When the Ugandan and Rwandan militaries invaded DRC, they set the ball of regional integration rolling westwards. In mid 1997, RPA spearheads entered Kinshasa and deposed the ailing Marshal Mobutu Sese Seko. Immediately afterwards, Ugandan and Rwandan traders were on the march. From Kinshasa to Kisangani to Mbuji Mayi, Goma and Bunia, economic intercourse between the three countries picked apace. Congolese minerals and other resources were exchanged for manufactures from Uganda. Today, visit Kampala’s trade epicenter in Kibubo. There, you will find hundreds of lorries from the DRC loading cargo destined for Bunia, Goma, Beni, etc. From almost nothing in 1997, Uganda’s exports to DRC now exceed $500m annually and they continue to grow.
Beginning 1989, Uganda supported the SPLA against the government in Khartoum. In 1997, the UPDF invaded Sudan directly and helped push the SPLA towards Juba. In 2003, Uganda redeployed her troops in Sudan again, this time under an agreement with Khartoum, to flush LRA rebels out of the southern region. Then after 16 years of direct and indirect military operations supporting the SPLA, Uganda helped in forcing the balkanisation of Sudan, creating the new state of South Sudan.
For decades, Ugandans and South Sudanese lived next to each other. However, the two peoples traded very little. When the SPLA began self-administration in South Sudan after the 2005 peace accord, the situation changed dramatically. All of a sudden, Ugandan traders, manufactures, boda boda riders, mechanics, barbers and other wheeler dealers flooded Juba like a swarm of bees. The movement of people and goods between the two countries led to unprecedented trade and investment. By 2009, Uganda was exporting goods worth over $670m to South Sudan. The South Sudanese became the largest players on the Kampala real estate market.
Therefore, the integration of Rwanda, DRC and South Sudan with Uganda was well advanced long before these three countries joined the EAC. The lesson from above stories is simple but fundamental: the critical driving force behind regional integration has been Museveni’s and Kagame’s military adventures in this region. These military interventions have contributed much more than all the summits by heads of state and their bureaucrats in airconditioned international conference halls. If international agreements have made any meaningful contribution to regional integration, it has only been to give formal and legal sanction to a process achieved largely by our men in uniform on the battlefields.

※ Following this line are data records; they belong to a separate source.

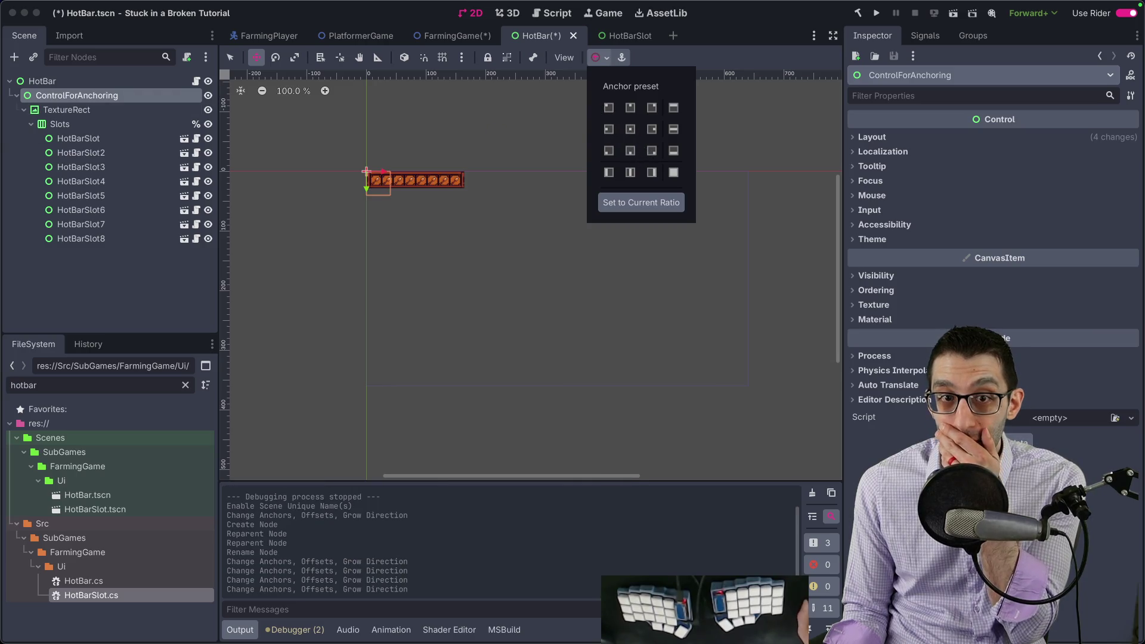
pyautogui.click(81, 115)
pyautogui.click(607, 60)
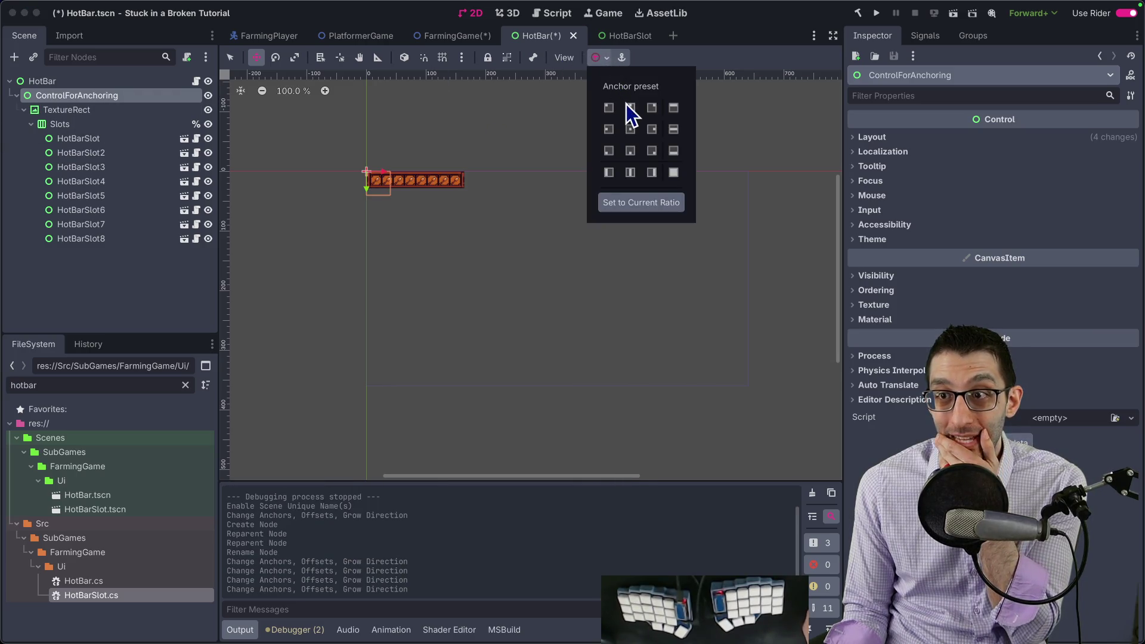
pyautogui.click(630, 108)
pyautogui.click(630, 150)
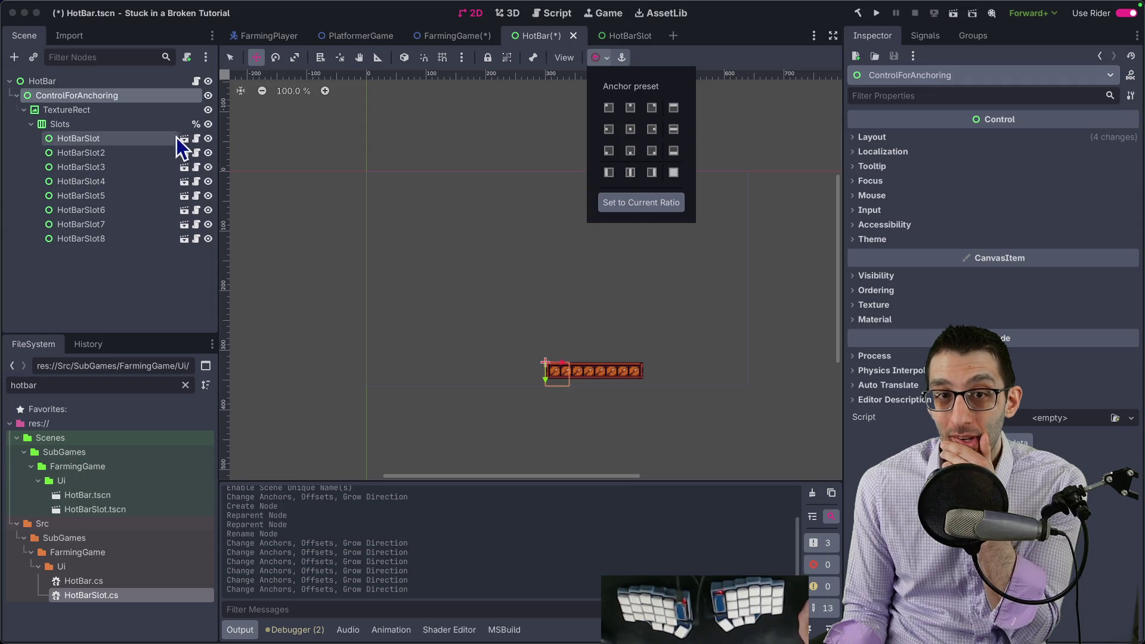
# Anchor the TextureRect to top centre, then try top-left and bottom-centre presets on ControlForAnchoring
pyautogui.click(84, 95)
pyautogui.click(88, 109)
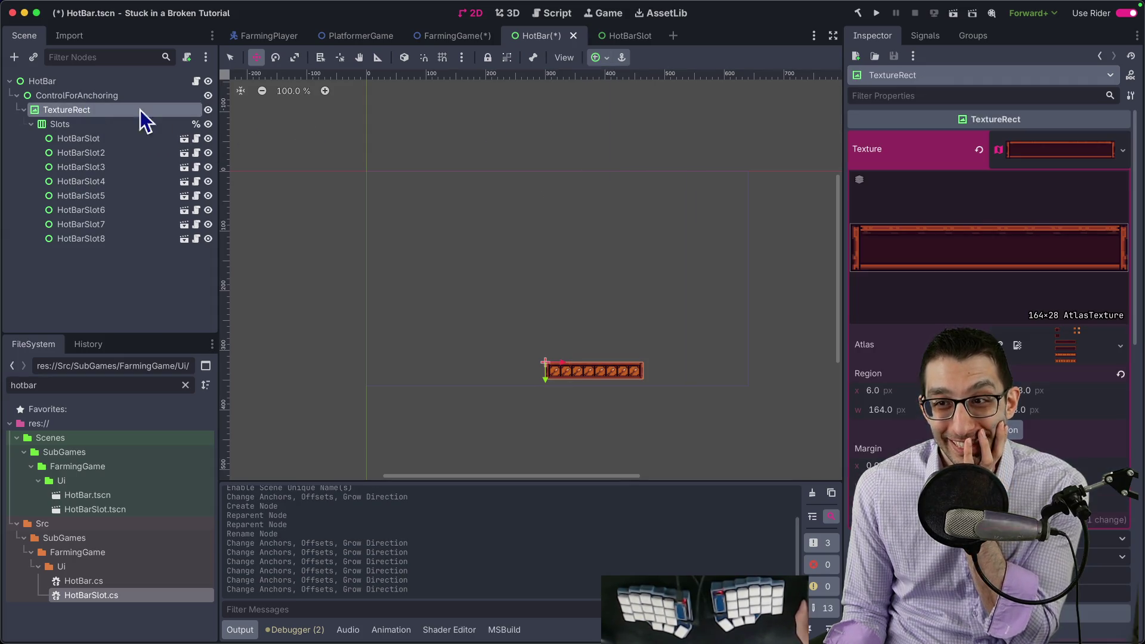
pyautogui.click(603, 58)
pyautogui.click(629, 108)
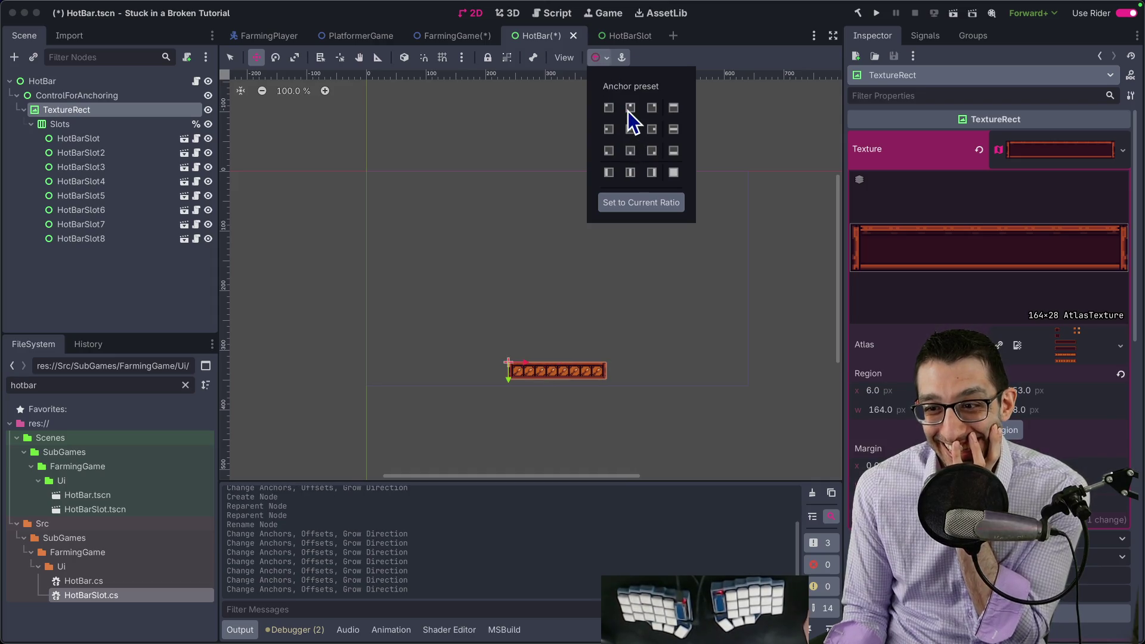
pyautogui.click(197, 97)
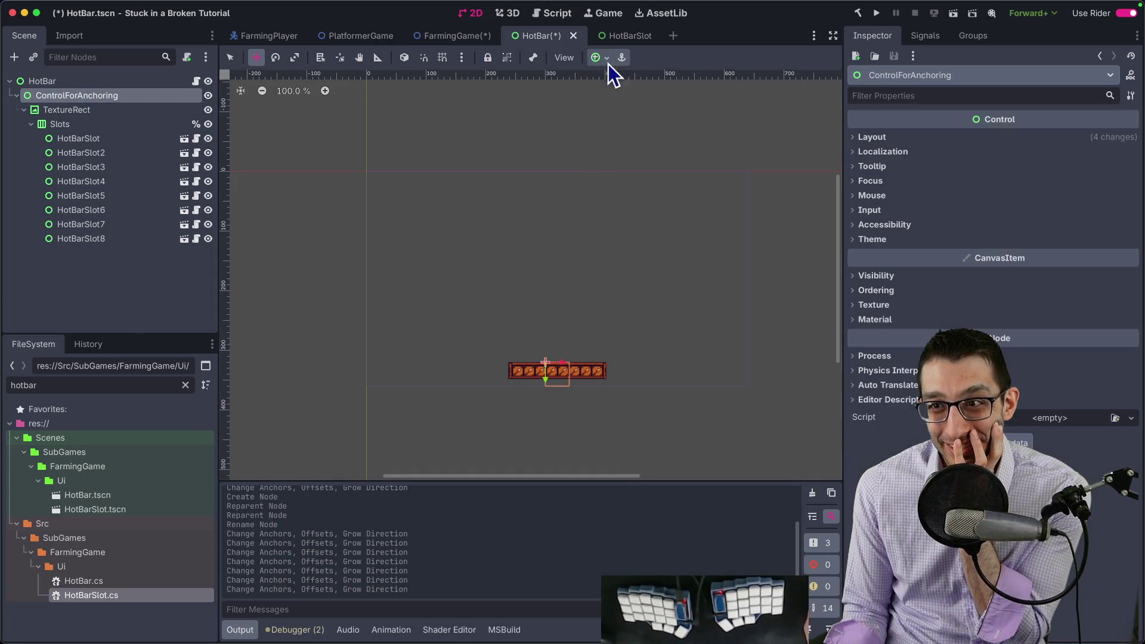
pyautogui.click(611, 59)
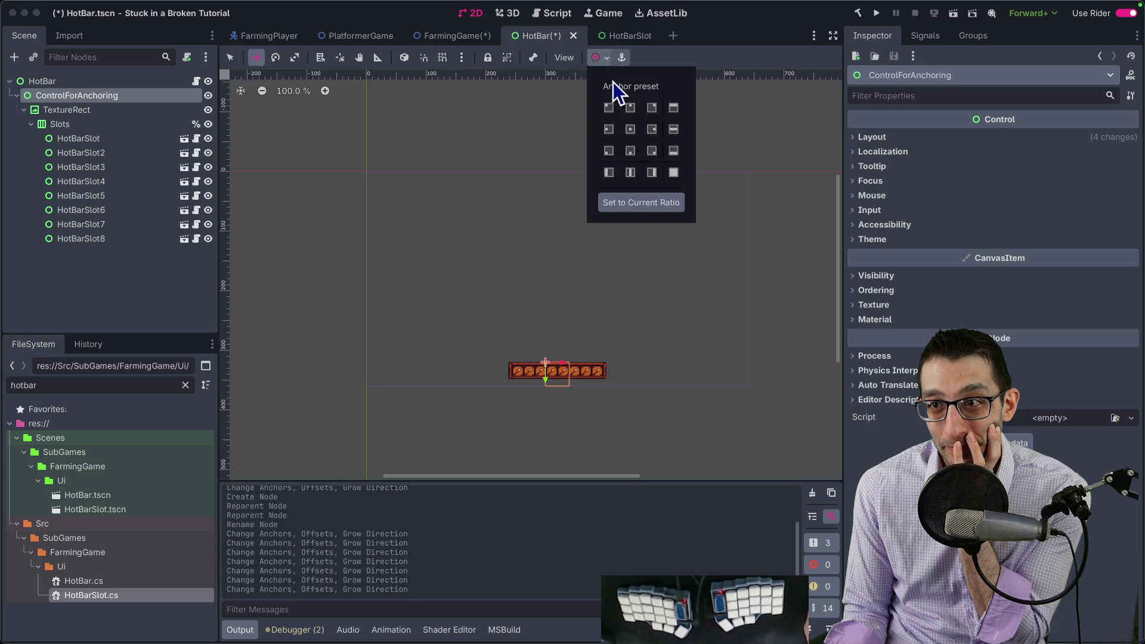
pyautogui.click(609, 108)
pyautogui.scroll(5, 548, 131)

The NRM revolution sparked the RPF revolution and gave momentum to the SPLA revolution. The RPF revolution ignited a revolution in the DRC, thereby extending NRM’s contribution to regional liberation. Today, the armies of Uganda and Rwanda stand guard in Central Africa Republic, Mozambique, Somalia, DRC and South Sudan, creating a security competition between Kampala and Kigali that has led to structural stress between the two nations. While the initial military interventions by Kampala and later Kigali were unilateral, today both UPDF and RDF deploy in other countries of this region at the invitation of their governments. Consent and cooperation are replacing unilateral action, thereby giving legitimacy to, and space for, peaceful economic intercourse. Welcome DRC to the EAC. We must thank the NRM and RPF revolutions for this.